Oropharyngeal malignancies pose a clear threat of aerosol exposure even with simple clinical examination. Elective surgery of the upper airways requiring mandatory post-operative assisted mechanical ventilation, elective tracheostomies and extensive reconstructions should be preferably be deferred on case-to-case basis. Direct and fibre optic laryngoscopy should be deferred. If it has to be done, then use adequate anaesthesia, avoid looking directly through the lens and attach a monitor. Neck node FNAC can be opted over endoscopic biopsy of hypopharyngeal/laryngeal malignancy wherever possible. Emergency tracheostomy is a very high-risk procedure, hence adequate PPE, use of adequate anaesthesia to abolish cough reflex, and use of cuffed (preferably double lumen) tubes to avoid repeated suctioning are necessary. There is currently no literature on experience from COVID-19 in head and neck malignancies, and there is a lack of clear recommendations on triage in these cases.

Urological Cancers

Reports so far have failed to demonstrate shedding of SARS-CoV-2 in urine [5]. Prostate cancer and most renal malignancies have slow doubling times, and surgery can be safely deferred for few days. Cystectomies for muscle-invasive bladder malignancies, nephrectomies for cT3+ tumours, retroperitoneal lymph node dissections for post chemotherapy testicular cancers, orchidectomy for testicular cancer and surgeries for clinically obstructing urethral malignancies should be performed with due precautions [14].

Breast, Soft Tissue and Gynaecological Cancers

During the crisis, breast cancer surgery for early lesions and suspected benign pathology should be postponed, and those who have finished neoadjuvant therapy can wait for an additional 2–3 weeks on case-to-case basis. Those with progressive disease on systemic therapy, angiosarcoma and malignant phyllode tumours should be offered surgery on a priority basis. Most surgeries for endocrine tumours can be postponed, unless those with impending airway threat, pheochromocytoma and functional neuroendocrine tumours refractory to medical management. Gynaecological malignancies can be aggressive if delayed, hence most guidelines recommended to go ahead with surgery wherever feasible. Infections including joints and impending pathological fractures including peri-prosthetic fractures, soft tissue extremity sarcomas in the radiation or chemotherapy window and aggressive benign tumours like giant cell tumours should be offered surgical interventions as and when required [28–30, 45].

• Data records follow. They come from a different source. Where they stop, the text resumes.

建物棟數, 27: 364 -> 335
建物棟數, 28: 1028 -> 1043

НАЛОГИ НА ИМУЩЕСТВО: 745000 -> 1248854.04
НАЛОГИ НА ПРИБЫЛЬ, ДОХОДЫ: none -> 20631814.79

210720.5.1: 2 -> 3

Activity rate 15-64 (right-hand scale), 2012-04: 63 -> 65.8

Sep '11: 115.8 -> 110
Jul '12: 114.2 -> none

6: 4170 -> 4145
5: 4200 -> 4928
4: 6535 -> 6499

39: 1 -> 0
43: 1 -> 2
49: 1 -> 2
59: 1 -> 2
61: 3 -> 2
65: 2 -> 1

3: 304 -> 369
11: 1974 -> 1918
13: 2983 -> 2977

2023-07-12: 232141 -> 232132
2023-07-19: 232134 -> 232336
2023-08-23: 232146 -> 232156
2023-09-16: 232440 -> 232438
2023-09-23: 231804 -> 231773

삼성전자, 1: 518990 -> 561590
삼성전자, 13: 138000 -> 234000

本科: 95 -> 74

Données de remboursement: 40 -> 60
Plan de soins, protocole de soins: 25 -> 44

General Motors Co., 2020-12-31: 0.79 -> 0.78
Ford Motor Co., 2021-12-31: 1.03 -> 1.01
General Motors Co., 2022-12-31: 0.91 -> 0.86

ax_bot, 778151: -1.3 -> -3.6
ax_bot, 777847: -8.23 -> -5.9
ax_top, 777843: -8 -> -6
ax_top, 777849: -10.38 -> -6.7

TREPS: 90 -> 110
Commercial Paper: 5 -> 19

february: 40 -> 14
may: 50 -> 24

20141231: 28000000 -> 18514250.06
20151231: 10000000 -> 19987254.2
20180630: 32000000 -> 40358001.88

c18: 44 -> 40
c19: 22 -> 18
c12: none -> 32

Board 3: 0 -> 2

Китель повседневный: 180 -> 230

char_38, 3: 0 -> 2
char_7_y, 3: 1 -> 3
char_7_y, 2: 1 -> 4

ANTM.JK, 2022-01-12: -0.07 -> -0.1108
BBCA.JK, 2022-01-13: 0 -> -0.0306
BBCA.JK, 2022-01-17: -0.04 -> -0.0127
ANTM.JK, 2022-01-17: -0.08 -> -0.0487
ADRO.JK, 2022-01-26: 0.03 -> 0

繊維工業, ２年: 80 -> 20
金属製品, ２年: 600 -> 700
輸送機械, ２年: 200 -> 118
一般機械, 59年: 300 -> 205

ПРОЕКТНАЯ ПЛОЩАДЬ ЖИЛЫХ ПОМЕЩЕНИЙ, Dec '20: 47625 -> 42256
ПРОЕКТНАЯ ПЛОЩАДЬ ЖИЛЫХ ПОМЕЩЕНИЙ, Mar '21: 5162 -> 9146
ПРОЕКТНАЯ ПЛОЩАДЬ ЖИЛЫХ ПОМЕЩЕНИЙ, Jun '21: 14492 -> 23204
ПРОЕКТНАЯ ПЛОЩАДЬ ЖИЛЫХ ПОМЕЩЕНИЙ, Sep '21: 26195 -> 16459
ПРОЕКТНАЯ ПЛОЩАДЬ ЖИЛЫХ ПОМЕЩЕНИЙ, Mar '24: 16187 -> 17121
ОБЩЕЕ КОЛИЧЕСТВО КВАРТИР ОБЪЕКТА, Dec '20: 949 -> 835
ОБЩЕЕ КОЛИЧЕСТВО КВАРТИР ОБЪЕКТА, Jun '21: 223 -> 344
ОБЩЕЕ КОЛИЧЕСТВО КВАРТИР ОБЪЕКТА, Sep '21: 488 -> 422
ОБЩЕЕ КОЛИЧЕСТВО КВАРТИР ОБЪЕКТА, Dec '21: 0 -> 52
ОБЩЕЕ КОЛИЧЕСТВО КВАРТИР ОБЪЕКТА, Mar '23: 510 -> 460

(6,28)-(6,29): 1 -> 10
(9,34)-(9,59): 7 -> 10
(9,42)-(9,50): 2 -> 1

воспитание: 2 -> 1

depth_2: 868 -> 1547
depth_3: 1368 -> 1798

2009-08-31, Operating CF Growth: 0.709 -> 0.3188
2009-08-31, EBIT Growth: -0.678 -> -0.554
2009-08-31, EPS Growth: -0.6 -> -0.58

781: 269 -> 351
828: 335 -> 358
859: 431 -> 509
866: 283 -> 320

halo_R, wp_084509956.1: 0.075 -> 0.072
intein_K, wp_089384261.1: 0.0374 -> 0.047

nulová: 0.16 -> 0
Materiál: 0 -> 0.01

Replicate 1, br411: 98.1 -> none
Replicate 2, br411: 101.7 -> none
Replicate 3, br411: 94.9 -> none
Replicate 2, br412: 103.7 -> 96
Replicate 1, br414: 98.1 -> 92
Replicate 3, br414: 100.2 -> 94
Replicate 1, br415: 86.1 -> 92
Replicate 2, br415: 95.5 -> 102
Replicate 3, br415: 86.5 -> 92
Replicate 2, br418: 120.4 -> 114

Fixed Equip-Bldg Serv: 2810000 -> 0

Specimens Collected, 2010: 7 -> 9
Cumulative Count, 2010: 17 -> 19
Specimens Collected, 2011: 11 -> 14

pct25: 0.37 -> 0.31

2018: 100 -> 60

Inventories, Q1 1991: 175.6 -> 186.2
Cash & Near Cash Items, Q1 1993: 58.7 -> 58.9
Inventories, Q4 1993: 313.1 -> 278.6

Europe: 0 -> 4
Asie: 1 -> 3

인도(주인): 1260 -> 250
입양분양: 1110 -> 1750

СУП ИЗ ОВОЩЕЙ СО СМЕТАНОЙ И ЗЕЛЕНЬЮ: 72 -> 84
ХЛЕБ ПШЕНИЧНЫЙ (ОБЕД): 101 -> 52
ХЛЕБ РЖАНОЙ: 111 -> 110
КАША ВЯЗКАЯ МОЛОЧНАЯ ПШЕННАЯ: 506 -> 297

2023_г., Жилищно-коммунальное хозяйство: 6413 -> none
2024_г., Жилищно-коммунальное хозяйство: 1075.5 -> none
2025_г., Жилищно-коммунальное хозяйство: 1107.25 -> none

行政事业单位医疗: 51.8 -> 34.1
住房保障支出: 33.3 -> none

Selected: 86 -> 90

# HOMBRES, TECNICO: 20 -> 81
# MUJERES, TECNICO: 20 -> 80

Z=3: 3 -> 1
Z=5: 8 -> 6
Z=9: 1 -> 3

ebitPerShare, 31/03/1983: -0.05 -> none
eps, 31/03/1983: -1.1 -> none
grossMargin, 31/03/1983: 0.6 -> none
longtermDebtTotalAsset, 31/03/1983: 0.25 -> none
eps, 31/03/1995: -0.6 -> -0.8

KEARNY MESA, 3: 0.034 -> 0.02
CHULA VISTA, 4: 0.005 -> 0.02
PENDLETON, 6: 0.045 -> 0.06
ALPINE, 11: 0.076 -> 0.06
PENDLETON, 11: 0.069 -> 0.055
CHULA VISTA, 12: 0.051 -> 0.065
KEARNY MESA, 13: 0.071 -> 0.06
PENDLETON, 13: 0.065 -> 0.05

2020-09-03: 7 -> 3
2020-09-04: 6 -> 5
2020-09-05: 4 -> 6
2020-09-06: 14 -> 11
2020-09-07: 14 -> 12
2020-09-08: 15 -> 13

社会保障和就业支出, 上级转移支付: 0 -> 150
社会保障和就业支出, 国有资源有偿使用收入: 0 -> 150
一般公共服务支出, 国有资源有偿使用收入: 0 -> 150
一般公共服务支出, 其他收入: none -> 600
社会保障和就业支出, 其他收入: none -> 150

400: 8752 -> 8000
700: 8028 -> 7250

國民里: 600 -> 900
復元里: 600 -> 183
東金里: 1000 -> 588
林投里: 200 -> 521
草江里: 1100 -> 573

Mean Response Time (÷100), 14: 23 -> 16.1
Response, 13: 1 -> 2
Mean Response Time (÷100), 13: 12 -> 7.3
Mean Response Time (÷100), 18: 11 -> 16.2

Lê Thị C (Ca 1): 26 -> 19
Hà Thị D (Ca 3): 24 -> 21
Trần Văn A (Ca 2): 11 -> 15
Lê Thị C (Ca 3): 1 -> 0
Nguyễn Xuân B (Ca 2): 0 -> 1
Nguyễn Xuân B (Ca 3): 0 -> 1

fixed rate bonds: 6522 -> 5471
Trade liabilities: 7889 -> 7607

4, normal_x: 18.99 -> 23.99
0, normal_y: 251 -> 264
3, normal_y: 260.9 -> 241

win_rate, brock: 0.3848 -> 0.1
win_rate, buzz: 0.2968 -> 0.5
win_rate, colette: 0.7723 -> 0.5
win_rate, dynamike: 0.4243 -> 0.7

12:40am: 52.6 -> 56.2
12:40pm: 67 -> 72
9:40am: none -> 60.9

To summarise, in the absence of actual data on cancer surgery care during this pandemic, clinical decisions should be based on careful consideration of disease-related and patient-related factors. While some of the cancer surgeries can be safely delayed for some time, how long we can delay surgeries safely cannot be answered/explained by any means. Thorough evaluation and discussion by an expert and experienced multidisciplinary team appears to be the most effective way forward; however, the pandemic is likely to have an adverse impact on a number of cancer patients due to the inevitable delay caused in their treatment. In the future, while such pandemics may still crop up and cannot be prevented, the health care system and infrastructure should be boosted in anticipation, to combat illnesses such as cancer during these natural calamities.